Some members of the cast of characters on this trip
Armed with Agustin's list on the second evening, we set off again for the Parte Vieja, a short walk from our hotel. But did we follow it? Again the turo-turo syndrome was hard to control, with people wanting to taste different things. We had a good start. Ordering a couple of pintxos in the first bar, we focused on the made-to-order dishes and not those on display.
I think this is Borda Berri
We were suitably primed, and at the second bar, we ordered the recommended vegetable tempura. Then B regressed and ordered an ordinary-looking ham and cheese panini because all the locals around us were chomping on it.

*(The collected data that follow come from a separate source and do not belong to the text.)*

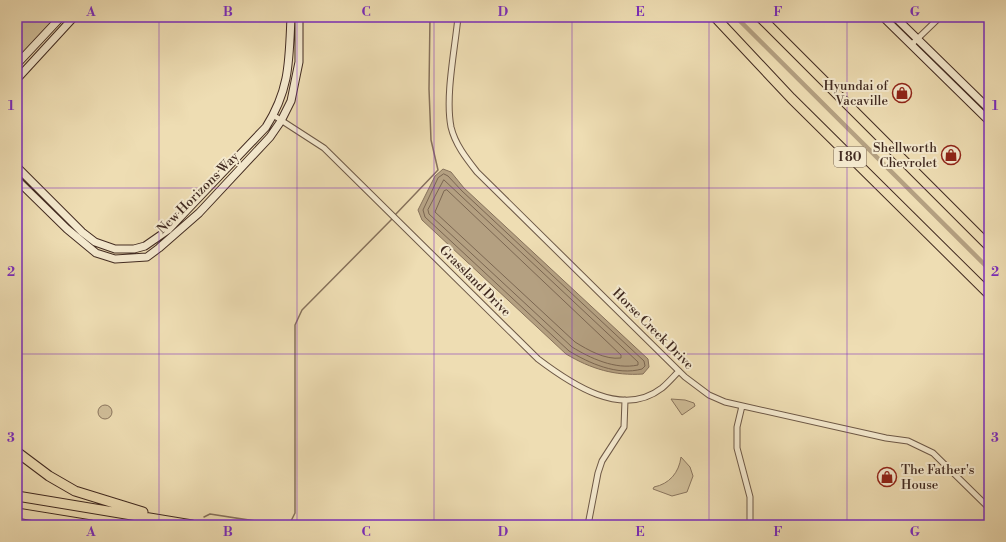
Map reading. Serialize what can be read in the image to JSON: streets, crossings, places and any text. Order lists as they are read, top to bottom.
{
  "streets": {
    "highway": ["I 80"],
    "street": ["New Horizons Way", "Grassland Drive", "Horse Creek Drive"]
  },
  "crossings": [
    ["New Horizons Way", "Grassland Drive"],
    ["Grassland Drive", "Horse Creek Drive"]
  ],
  "places": {
    "shop": ["Hyundai of Vacaville", "Shellworth Chevrolet", "The Father's House"]
  },
  "grid": {
    "columns": [
      "A",
      "B",
      "C",
      "D",
      "E",
      "F",
      "G"
    ],
    "rows": ["1", "2", "3"]
  }
}
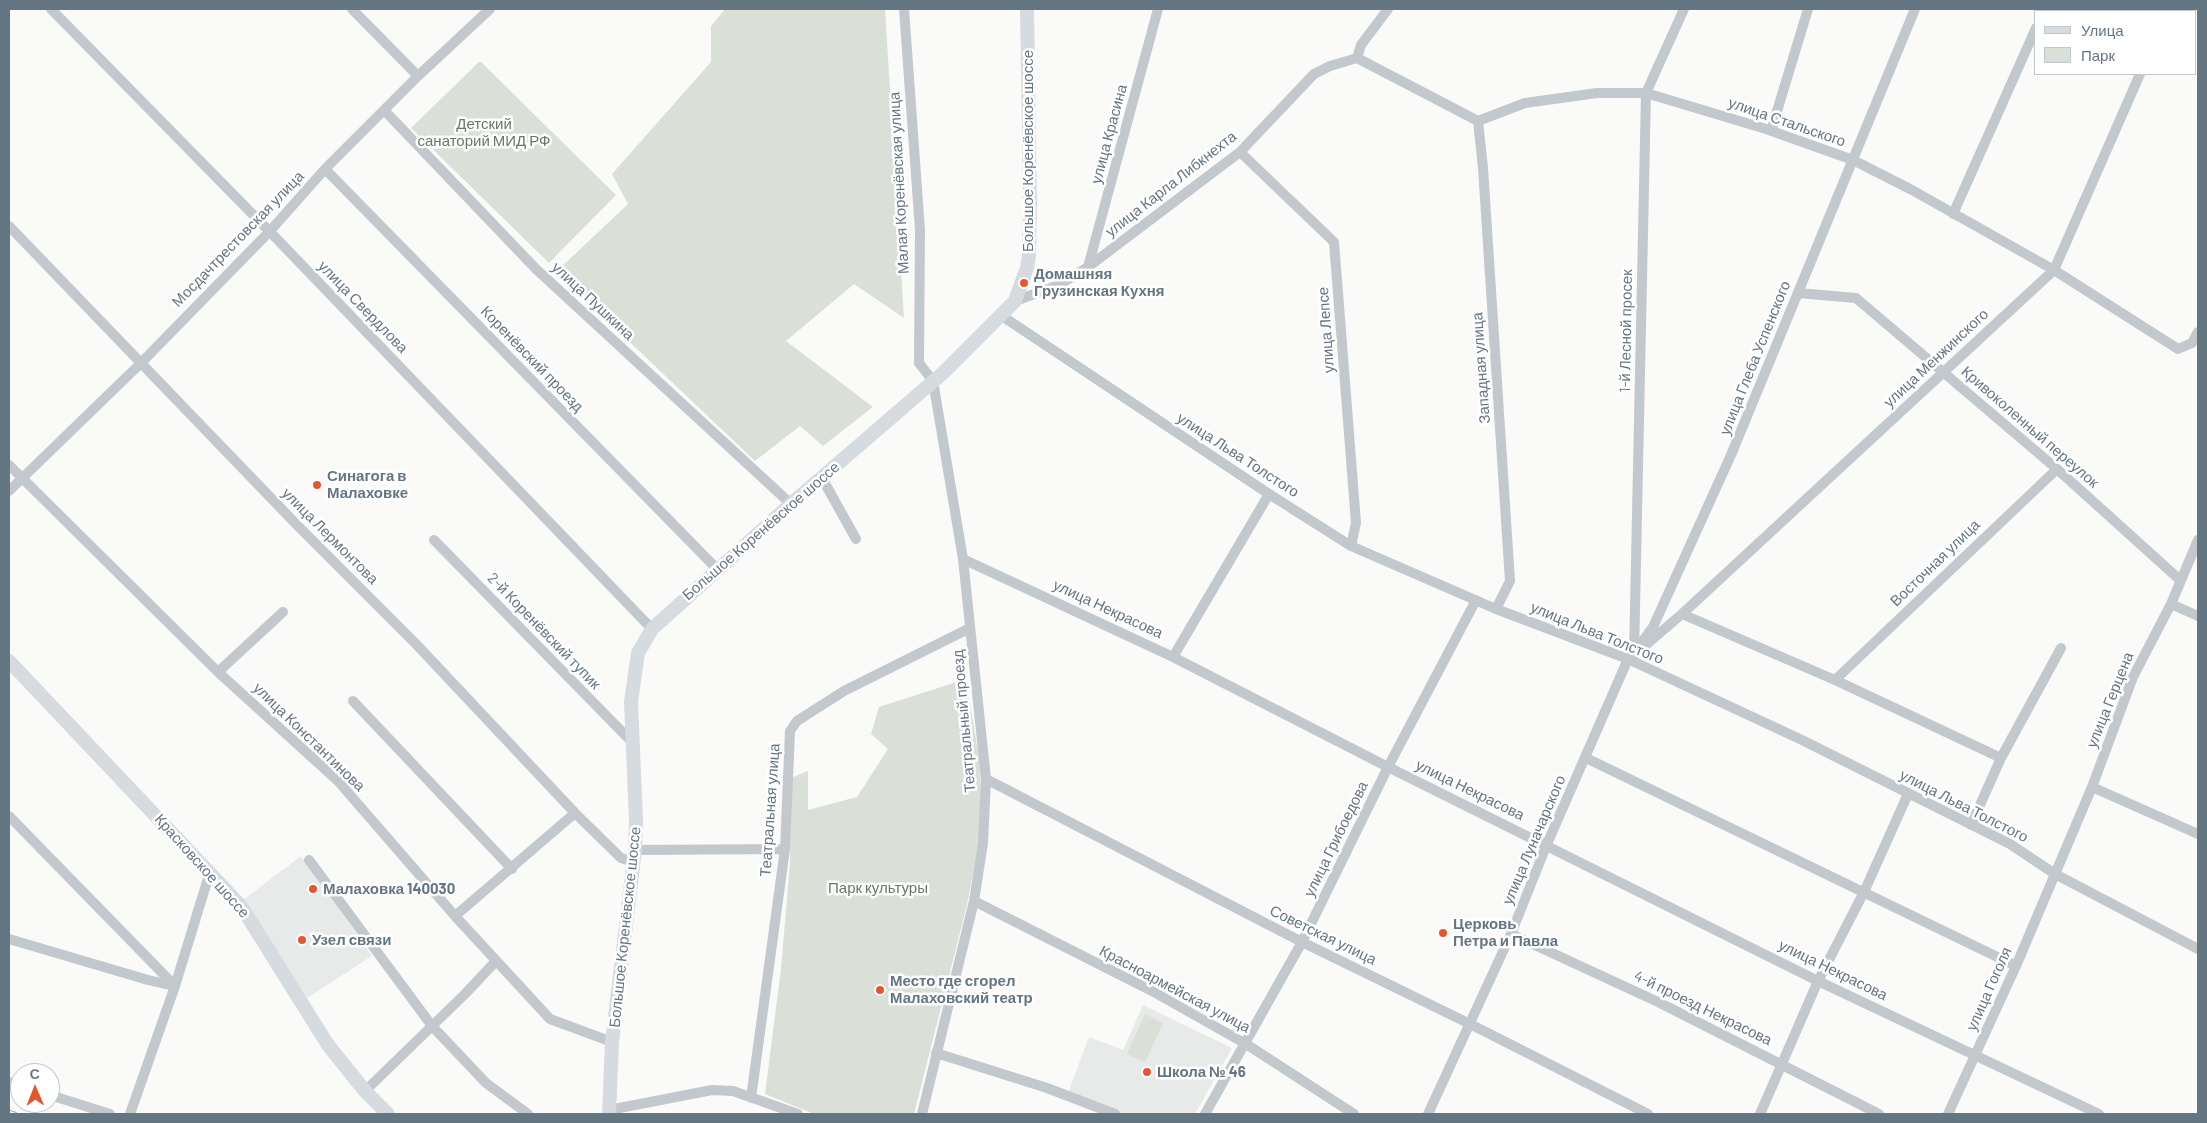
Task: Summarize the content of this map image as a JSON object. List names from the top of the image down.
{
  "streets": {
    "main road": ["Большое Коренёвское шоссе", "Красковское шоссе"],
    "street": [
      "улица Стальского",
      "улица Красина",
      "Малая Коренёвская улица",
      "улица Карла Либкнехта",
      "Мосдачтрестовская улица",
      "улица Пушкина",
      "улица Свердлова",
      "улица Лепсе",
      "1-й Лесной просек",
      "улица Глеба Успенского",
      "улица Менжинского",
      "Коренёвский проезд",
      "Западная улица",
      "Кривоколенный переулок",
      "улица Льва Толстого",
      "улица Лермонтова",
      "Восточная улица",
      "улица Некрасова",
      "2-й Коренёвский тупик",
      "улица Герцена",
      "Театральный проезд",
      "улица Константинова",
      "Театральная улица",
      "улица Грибоедова",
      "улица Луначарского",
      "Советская улица",
      "Красноармейская улица",
      "улица Гоголя",
      "4-й проезд Некрасова"
    ]
  },
  "crossings": [
    ["улица Стальского", "1-й Лесной просек"],
    ["улица Стальского", "улица Глеба Успенского"],
    ["улица Стальского", "улица Менжинского"],
    ["улица Стальского", "Западная улица"],
    ["улица Красина", "улица Карла Либкнехта"],
    ["Большое Коренёвское шоссе", "Малая Коренёвская улица"],
    ["Большое Коренёвское шоссе", "улица Карла Либкнехта"],
    ["Большое Коренёвское шоссе", "улица Пушкина"],
    ["Большое Коренёвское шоссе", "улица Свердлова"],
    ["Большое Коренёвское шоссе", "Коренёвский проезд"],
    ["Большое Коренёвское шоссе", "улица Льва Толстого"],
    ["Большое Коренёвское шоссе", "улица Лермонтова"],
    ["Большое Коренёвское шоссе", "2-й Коренёвский тупик"],
    ["Большое Коренёвское шоссе", "Театральный проезд"],
    ["Большое Коренёвское шоссе", "улица Константинова"],
    ["Малая Коренёвская улица", "Театральный проезд"],
    ["улица Карла Либкнехта", "улица Лепсе"],
    ["Мосдачтрестовская улица", "улица Пушкина"],
    ["Мосдачтрестовская улица", "улица Свердлова"],
    ["Мосдачтрестовская улица", "Коренёвский проезд"],
    ["Мосдачтрестовская улица", "улица Лермонтова"],
    ["Мосдачтрестовская улица", "улица Константинова"],
    ["улица Лепсе", "улица Льва Толстого"],
    ["1-й Лесной просек", "улица Глеба Успенского"],
    ["1-й Лесной просек", "улица Льва Толстого"],
    ["1-й Лесной просек", "улица Луначарского"],
    ["улица Глеба Успенского", "Кривоколенный переулок"],
    ["улица Глеба Успенского", "улица Льва Толстого"],
    ["улица Глеба Успенского", "улица Луначарского"],
    ["улица Менжинского", "Кривоколенный переулок"],
    ["Западная улица", "улица Льва Толстого"],
    ["Кривоколенный переулок", "Восточная улица"],
    ["Кривоколенный переулок", "улица Герцена"],
    ["улица Льва Толстого", "улица Герцена"],
    ["улица Льва Толстого", "улица Грибоедова"],
    ["улица Льва Толстого", "улица Луначарского"],
    ["улица Льва Толстого", "улица Гоголя"],
    ["улица Некрасова", "Театральный проезд"],
    ["улица Некрасова", "улица Грибоедова"],
    ["улица Некрасова", "улица Луначарского"],
    ["улица Некрасова", "улица Гоголя"],
    ["улица Герцена", "улица Гоголя"],
    ["Театральный проезд", "Театральная улица"],
    ["Театральный проезд", "Советская улица"],
    ["Театральный проезд", "Красноармейская улица"],
    ["улица Грибоедова", "Советская улица"],
    ["улица Грибоедова", "Красноармейская улица"],
    ["улица Луначарского", "Советская улица"],
    ["улица Луначарского", "4-й проезд Некрасова"]
  ],
  "parks": ["Детский санаторий МИД РФ", "Парк культуры"],
  "places": [
    "Домашняя Грузинская Кухня",
    "Синагога в Малаховке",
    "Малаховка 140030",
    "Церковь Петра и Павла",
    "Узел связи",
    "Место где сгорел Малаховский театр",
    "Школа № 46"
  ],
  "legend": ["Улица", "Парк"],
  "north": "top"
}
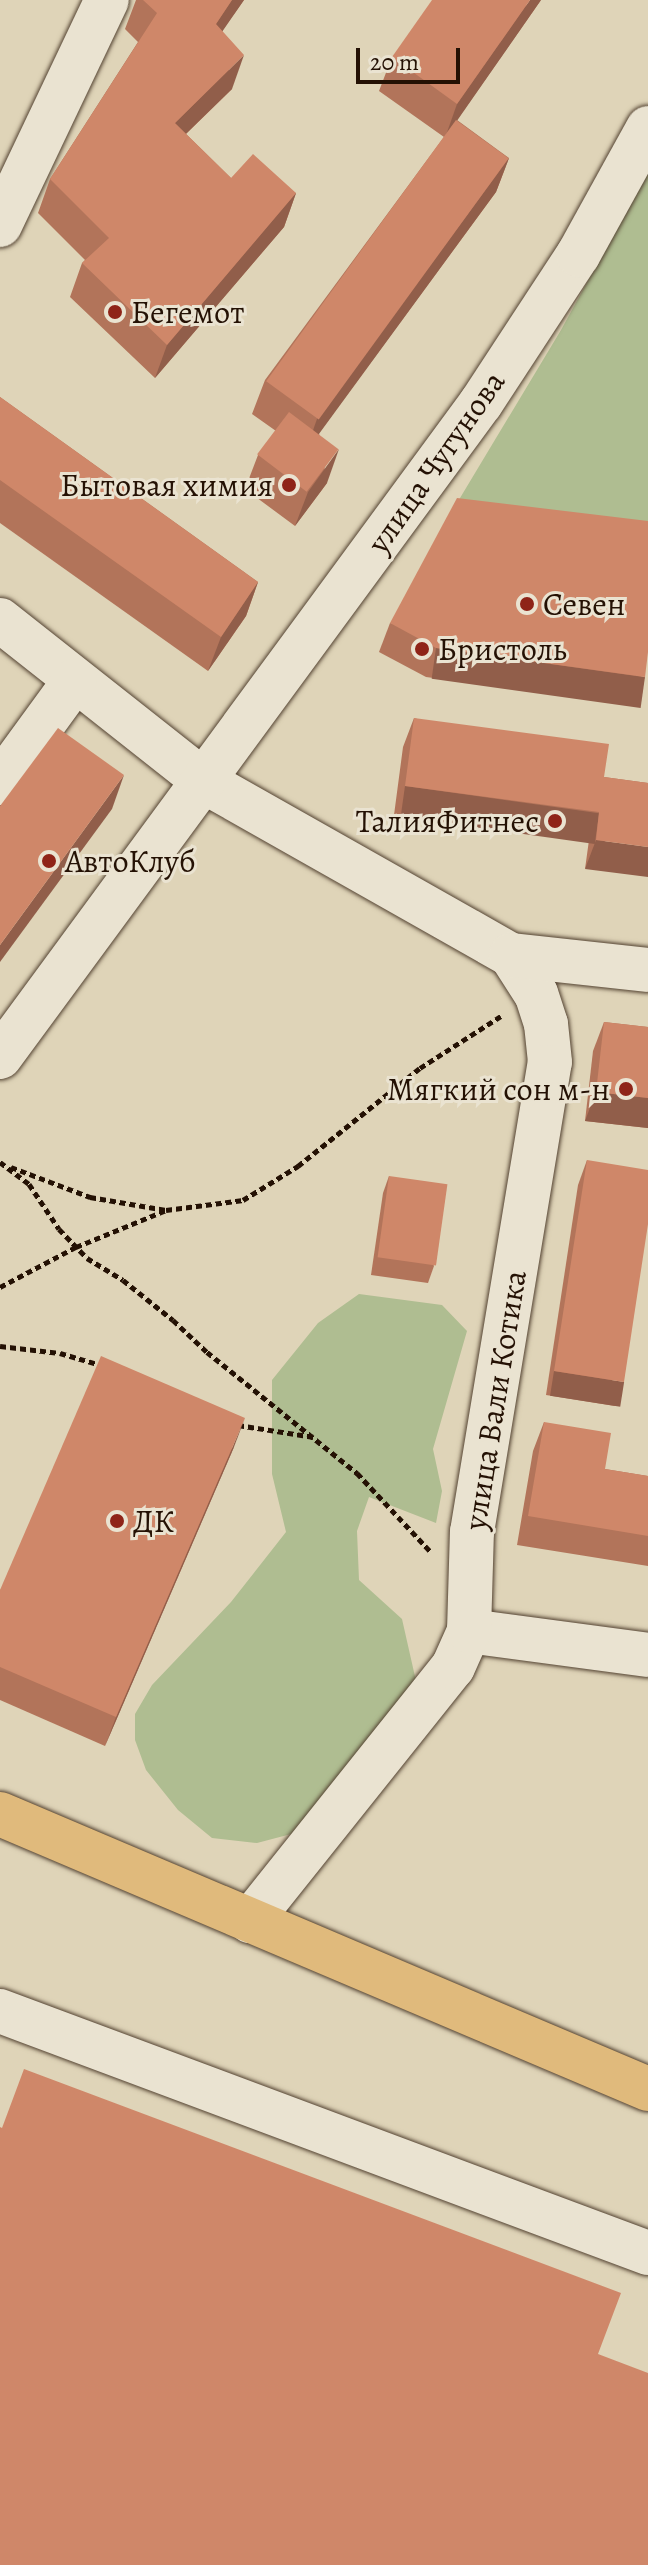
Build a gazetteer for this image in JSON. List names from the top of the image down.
{
  "streets": {
    "street": ["улица Чугунова", "улица Вали Котика"]
  },
  "places": [
    "Бегемот",
    "Бытовая химия",
    "Севен",
    "Бристоль",
    "ТалияФитнес",
    "АвтоКлуб",
    "Мягкий сон м-н",
    "ДК"
  ],
  "scale_bar": "20 m"
}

After one bite, I realized why. We were, after all, in Spain--land of Iberico ham.
At this point in the evening I knew we weren't going to make it through our list.
At the third bar that night, we had another promising start with a hot made-to-order pintxo. And then... one of the guys lost it and ordered a steak! A couple of the other guys caved in and said they wanted a steak too. So much for all our little dishes--this was definitely the end of our txikiteo. At least we reached three bars.
La Vina's fabulous cheesecake
But we remembered that one of the more insistent suggestions of Agustin was the award-winning cheesecake of La Viña (Yes, individual dishes are given awards every year). With much effort, we dragged our stuffed bodies over. While savoring every bite of this wonderful cheesecake, we were regretting having to leave the next day. I was sure that by the third time, we would've completed the perfect pintxos crawl.